• Your instructions:
Answer these questions from the thesis record below, one line each:
1. Who is listed as the supervisor?
2. Which degree is the thesis for?
3. Which statin did OATP2B1 not augment in cellular accumulation?

• Extracted text:
━━━━━━
Electronic Thesis and Dissertation Repository

Thesis Format

Integrated Article

Degree

Master of Science

Program

Physiology and Pharmacology

Supervisor

Schwarz, Ute I.

Abstract

Statins are a class of cholesterol-lowering drugs which work by inhibiting the mevalonate pathway. Statin treatment has been linked to an increase in the risk of new-onset diabetes mellitus, and previous studies have suggested impairment in insulin secretion following statin treatment. Recent work from our laboratory confirmed the expression of organic anion transporting polypeptide 2B1 (OATP2B1), an important statin uptake transporter, in human pancreatic beta cells. Our study examined the role of OATP2B1 in statin-associated beta cell toxicity using INS-1 cells as a beta cell model. We showed that OATP2B1 augments cellular accumulation of rosuvastatin and atorvastatin, but not pravastatin. While rosuvastatin and atorvastatin led to a dose-dependent reduction in insulin secretion, OATP2B1 had no effect. However, OATP2B1 was found to facilitate statin-induced mitochondrial toxicity, apoptosis and ATP level reduction. In conclusion, our findings support an important role of OATP2B1-mediated statin uptake on beta cell toxicity but not insulin secretion.
━━━━━━
[Records excerpted from a collection]
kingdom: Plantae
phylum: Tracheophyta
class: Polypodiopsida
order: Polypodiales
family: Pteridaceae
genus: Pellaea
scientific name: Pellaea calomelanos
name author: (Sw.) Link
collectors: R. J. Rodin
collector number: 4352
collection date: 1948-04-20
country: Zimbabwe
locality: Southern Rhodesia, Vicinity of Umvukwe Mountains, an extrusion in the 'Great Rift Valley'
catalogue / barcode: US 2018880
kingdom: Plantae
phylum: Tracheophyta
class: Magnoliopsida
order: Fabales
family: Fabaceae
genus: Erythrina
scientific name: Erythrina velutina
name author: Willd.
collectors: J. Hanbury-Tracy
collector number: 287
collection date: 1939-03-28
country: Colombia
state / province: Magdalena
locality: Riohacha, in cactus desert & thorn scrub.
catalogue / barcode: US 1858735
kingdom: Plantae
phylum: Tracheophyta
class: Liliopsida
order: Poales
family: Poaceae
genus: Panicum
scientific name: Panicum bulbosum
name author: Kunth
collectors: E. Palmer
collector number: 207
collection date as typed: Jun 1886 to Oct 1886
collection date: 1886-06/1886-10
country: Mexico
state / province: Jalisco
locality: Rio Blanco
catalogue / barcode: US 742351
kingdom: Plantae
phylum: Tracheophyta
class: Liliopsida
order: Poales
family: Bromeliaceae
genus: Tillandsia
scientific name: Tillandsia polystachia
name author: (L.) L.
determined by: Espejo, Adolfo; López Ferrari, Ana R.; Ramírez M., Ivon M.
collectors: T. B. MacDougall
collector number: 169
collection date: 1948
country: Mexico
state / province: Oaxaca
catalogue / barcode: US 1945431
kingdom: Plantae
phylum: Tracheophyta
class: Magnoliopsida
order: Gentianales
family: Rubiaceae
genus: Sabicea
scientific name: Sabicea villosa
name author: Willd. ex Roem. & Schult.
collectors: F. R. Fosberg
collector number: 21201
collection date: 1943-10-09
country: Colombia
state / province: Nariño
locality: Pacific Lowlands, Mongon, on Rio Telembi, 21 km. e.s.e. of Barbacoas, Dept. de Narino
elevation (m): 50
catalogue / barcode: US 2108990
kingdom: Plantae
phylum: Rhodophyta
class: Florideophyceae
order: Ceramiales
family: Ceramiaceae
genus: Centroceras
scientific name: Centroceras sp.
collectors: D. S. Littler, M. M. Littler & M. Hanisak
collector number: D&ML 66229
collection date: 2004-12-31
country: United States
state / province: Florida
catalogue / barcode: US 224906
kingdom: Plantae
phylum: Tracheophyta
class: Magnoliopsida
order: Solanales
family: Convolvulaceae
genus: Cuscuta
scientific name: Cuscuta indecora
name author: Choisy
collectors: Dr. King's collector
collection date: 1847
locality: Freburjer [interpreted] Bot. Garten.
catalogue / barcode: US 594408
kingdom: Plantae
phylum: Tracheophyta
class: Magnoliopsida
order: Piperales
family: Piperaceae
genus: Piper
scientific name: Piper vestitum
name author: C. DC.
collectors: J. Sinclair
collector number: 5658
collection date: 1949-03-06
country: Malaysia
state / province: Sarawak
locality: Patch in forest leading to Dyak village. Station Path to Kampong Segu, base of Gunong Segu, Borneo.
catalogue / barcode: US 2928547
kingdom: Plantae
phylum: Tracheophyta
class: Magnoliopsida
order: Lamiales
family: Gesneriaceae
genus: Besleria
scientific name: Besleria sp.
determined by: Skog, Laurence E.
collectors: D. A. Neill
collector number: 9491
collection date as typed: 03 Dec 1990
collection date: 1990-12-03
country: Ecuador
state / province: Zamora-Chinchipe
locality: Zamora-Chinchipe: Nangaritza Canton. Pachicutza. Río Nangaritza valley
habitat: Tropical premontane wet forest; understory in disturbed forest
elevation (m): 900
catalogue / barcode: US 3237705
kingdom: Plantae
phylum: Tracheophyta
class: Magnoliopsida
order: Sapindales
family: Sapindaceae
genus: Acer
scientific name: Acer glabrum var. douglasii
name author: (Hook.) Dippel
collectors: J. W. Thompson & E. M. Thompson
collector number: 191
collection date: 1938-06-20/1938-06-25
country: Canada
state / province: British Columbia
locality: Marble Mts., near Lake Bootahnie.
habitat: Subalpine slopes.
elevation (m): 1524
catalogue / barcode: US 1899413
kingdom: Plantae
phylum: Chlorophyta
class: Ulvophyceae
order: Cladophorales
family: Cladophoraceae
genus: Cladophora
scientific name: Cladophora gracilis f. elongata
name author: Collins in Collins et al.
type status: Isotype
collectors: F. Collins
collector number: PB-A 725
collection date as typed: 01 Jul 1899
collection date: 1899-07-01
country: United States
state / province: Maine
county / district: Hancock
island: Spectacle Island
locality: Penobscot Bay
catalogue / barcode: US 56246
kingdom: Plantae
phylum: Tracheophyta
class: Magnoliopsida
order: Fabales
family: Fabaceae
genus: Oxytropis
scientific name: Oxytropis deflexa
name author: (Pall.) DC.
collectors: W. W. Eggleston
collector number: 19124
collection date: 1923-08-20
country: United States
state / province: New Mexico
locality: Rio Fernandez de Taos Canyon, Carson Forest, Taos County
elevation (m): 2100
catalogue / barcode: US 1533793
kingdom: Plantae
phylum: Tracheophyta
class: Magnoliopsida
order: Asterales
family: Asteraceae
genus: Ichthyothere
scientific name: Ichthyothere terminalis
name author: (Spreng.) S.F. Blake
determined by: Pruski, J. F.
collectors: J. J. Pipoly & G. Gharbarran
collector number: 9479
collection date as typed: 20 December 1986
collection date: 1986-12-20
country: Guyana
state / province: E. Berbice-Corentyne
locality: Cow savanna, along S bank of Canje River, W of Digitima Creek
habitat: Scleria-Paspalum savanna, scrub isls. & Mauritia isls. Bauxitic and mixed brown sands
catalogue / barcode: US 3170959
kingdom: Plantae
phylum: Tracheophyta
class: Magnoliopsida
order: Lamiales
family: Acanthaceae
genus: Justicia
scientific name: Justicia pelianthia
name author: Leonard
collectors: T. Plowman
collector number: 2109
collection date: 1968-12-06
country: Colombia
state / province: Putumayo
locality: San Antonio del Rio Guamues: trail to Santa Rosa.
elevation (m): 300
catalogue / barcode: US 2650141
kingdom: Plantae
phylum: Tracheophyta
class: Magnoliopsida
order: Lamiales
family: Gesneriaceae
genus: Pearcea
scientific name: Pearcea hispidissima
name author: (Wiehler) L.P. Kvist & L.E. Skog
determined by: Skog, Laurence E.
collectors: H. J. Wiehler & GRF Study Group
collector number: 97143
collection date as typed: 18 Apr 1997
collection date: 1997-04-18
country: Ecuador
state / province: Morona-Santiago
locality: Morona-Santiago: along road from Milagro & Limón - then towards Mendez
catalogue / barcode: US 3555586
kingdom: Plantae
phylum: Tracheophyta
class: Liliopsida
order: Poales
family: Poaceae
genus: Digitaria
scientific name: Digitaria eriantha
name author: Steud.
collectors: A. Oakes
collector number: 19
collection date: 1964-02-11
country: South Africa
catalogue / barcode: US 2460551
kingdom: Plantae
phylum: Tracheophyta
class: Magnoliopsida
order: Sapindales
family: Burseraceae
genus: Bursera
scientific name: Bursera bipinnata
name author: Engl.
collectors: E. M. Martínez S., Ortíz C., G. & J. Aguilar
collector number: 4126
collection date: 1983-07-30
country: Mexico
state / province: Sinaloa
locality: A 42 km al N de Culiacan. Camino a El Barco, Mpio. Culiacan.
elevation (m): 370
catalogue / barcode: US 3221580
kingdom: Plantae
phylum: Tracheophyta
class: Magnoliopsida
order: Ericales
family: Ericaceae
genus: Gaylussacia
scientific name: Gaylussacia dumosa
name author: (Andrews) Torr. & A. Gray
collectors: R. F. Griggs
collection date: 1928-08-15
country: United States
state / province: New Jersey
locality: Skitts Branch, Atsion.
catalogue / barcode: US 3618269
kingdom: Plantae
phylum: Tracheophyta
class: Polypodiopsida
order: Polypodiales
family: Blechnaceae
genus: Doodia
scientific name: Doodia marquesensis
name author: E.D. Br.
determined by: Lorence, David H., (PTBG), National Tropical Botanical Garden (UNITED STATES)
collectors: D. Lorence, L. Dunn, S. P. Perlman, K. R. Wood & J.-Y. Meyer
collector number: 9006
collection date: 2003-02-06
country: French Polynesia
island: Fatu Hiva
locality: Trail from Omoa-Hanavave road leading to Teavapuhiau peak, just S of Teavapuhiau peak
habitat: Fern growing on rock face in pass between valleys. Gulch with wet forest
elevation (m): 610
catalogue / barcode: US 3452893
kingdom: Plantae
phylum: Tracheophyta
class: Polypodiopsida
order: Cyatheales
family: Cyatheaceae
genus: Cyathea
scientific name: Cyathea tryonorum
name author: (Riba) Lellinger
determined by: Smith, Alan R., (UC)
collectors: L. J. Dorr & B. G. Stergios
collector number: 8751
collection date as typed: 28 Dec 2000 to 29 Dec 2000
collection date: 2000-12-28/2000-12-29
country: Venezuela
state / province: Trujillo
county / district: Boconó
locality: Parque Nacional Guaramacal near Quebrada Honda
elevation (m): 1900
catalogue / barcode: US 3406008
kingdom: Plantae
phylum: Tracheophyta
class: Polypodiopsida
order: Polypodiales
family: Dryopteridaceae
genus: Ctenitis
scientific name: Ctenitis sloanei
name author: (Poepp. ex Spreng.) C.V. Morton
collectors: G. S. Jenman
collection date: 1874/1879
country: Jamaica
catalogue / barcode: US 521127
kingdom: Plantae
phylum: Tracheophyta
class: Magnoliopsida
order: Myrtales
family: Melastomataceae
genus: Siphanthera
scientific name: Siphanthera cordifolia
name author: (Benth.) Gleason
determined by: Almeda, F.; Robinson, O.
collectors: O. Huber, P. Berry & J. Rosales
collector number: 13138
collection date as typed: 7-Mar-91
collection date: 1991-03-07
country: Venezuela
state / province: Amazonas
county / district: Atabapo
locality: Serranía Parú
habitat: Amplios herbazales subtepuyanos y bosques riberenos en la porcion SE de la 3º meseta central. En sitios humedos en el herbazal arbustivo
━━━━━━
• Answer to this exercise:
1. Schwarz, Ute I.
2. Master of Science
3. Pravastatin